Ten years ago, when I first encountered an OFSTED inspector, I naively followed the advice I was given not to plan anything special and taught the lesson that I had planned before I knew that we were being inspected.  This happened to be a full lesson of silent assessment.  It was graded as ‘outstanding’ because the inspector was allowed to use his professional judgement; he saw the relationship I had with my class in the way they approached and followed the strict rules of my classroom.  He saw my lesson plans and spoke to the students and was satisfied that for me to deliver anything other than the planned hour of silence would be to undermine the carefully thought out programme of learning that I had provided for the students.  He checked their books and saw evidence of learning, teaching, marking and progress.  He spoke with them and had no doubt that they had been well taught.  Both he and I were trusted as professionals to put the students’ interests before the box-ticking.

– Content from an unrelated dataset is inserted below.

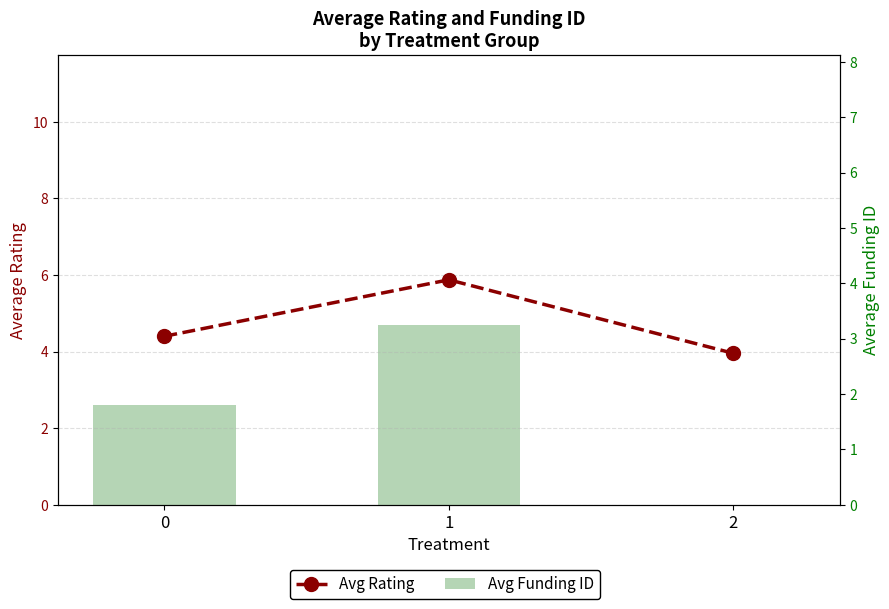

What are all the series names shown in the legend?

Avg Rating, Avg Funding ID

Now, upon inspection, I am expected to be able to provide hard evidence of progress every twenty minutes.  I should ensure that I have included elements of ECM, PLTS, AfL and VAK (of course, these acronyms are subject to the whims of those in power and will undoubtedly change – of the four, only VAK was around when I trained, and ICTAC has come and gone in the meantime).  60 alphanumeric levels (current and target for each student) should be on the tip of my tongue every hour and every student should be doing something which is clearly productive at every moment.  The lesson I taught ten years ago would now be ‘poor’.  What this means in practice is that given the same set of circumstances, my students would arrive at their lesson prepared for an assessment and instead be surprised by a show lesson.  Fine.  I’ll play the game.  I’ll get my ‘outstanding’.  Who has benefited?  The students’ learning has been disrupted and neither I nor the inspector has been trusted to exercise the slightest bit of professional judgement.

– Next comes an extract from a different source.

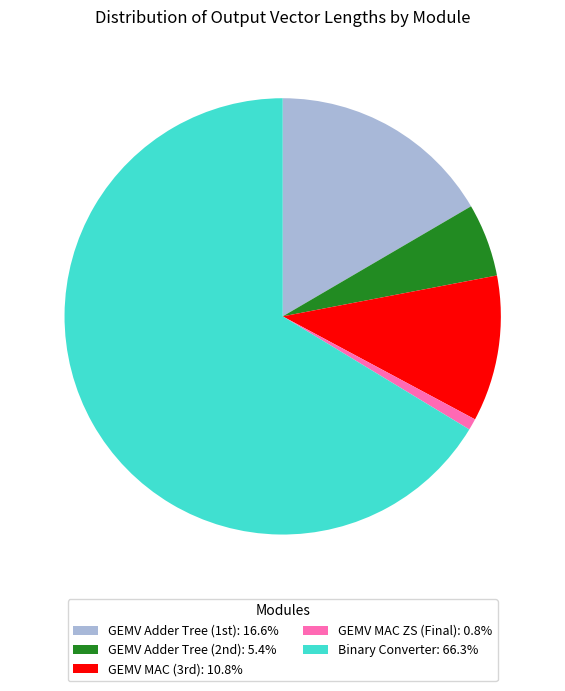

Count the number of slices in the pie.

5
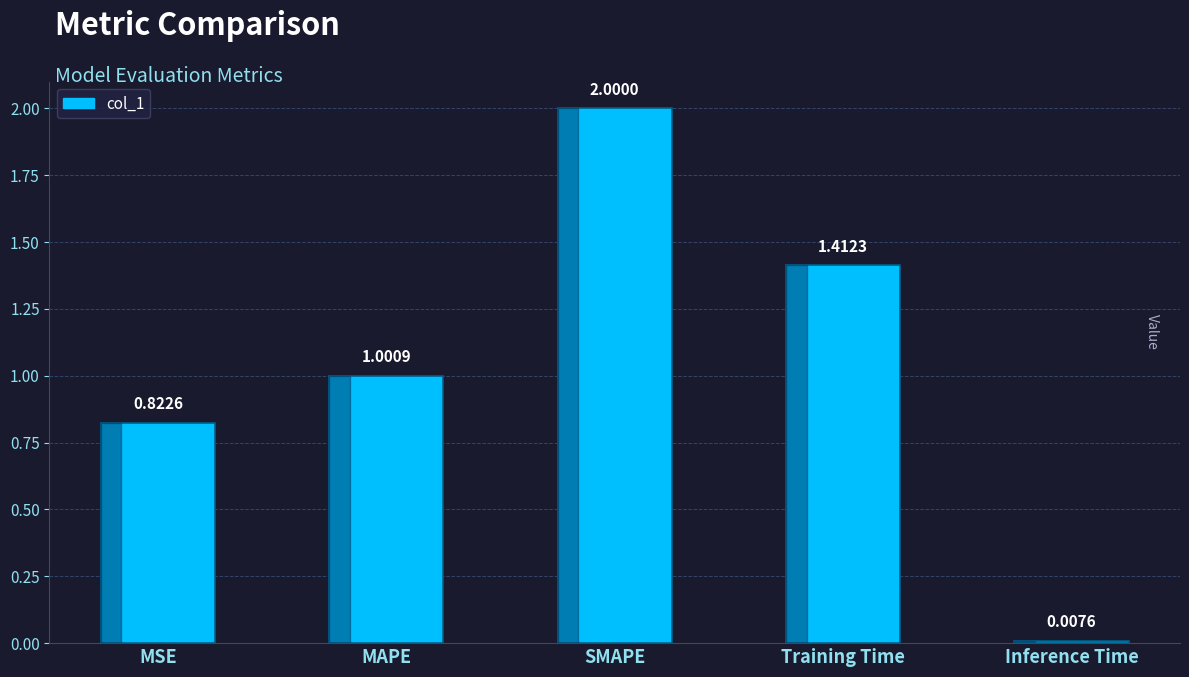

What is the label of the 2nd bar from the right?

Training Time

Three weeks ago I was in Nepal.  Whilst I was there I had the pleasure and the privilege of spending a few days at a school in Kathmandu and working with them to modernise their curriculum and pedagogical approach.  Freed from the shackles of an inspection regime designed to produce figures which can be spun by the ruling party to ‘prove’ their success at educating the nation, we were able to make fundamental changes which would profoundly alter the learning experience of the students for the better.  We were able to use our combined and varied experience to find solutions to contextual problems and implement them without having to justify ourselves; it was enough for us all to know that we had the students’ best interests at heart.

The whole experience was inspirational for me; the opportunity to be an educator, rather than an acronym-fulfiller was motivating and rewarding.  My relationship with the school in Kathmandu is ongoing and their students and mine continue to benefit.  I’d find it hard to provide evidence for this that would satisfy the current OFSTED regime because the delight on my students’ faces when I showed them photos of Nepali children enjoying their work and the enthusiasm with which the Nepali teachers embraced our relationship can’t be quantified on a tick sheet.  This saddens me.

I became a teacher because there’s not much else you can do with a degree in Theology and Religious Studies and because I like holidays.  I remain a teacher despite the bureaucracy.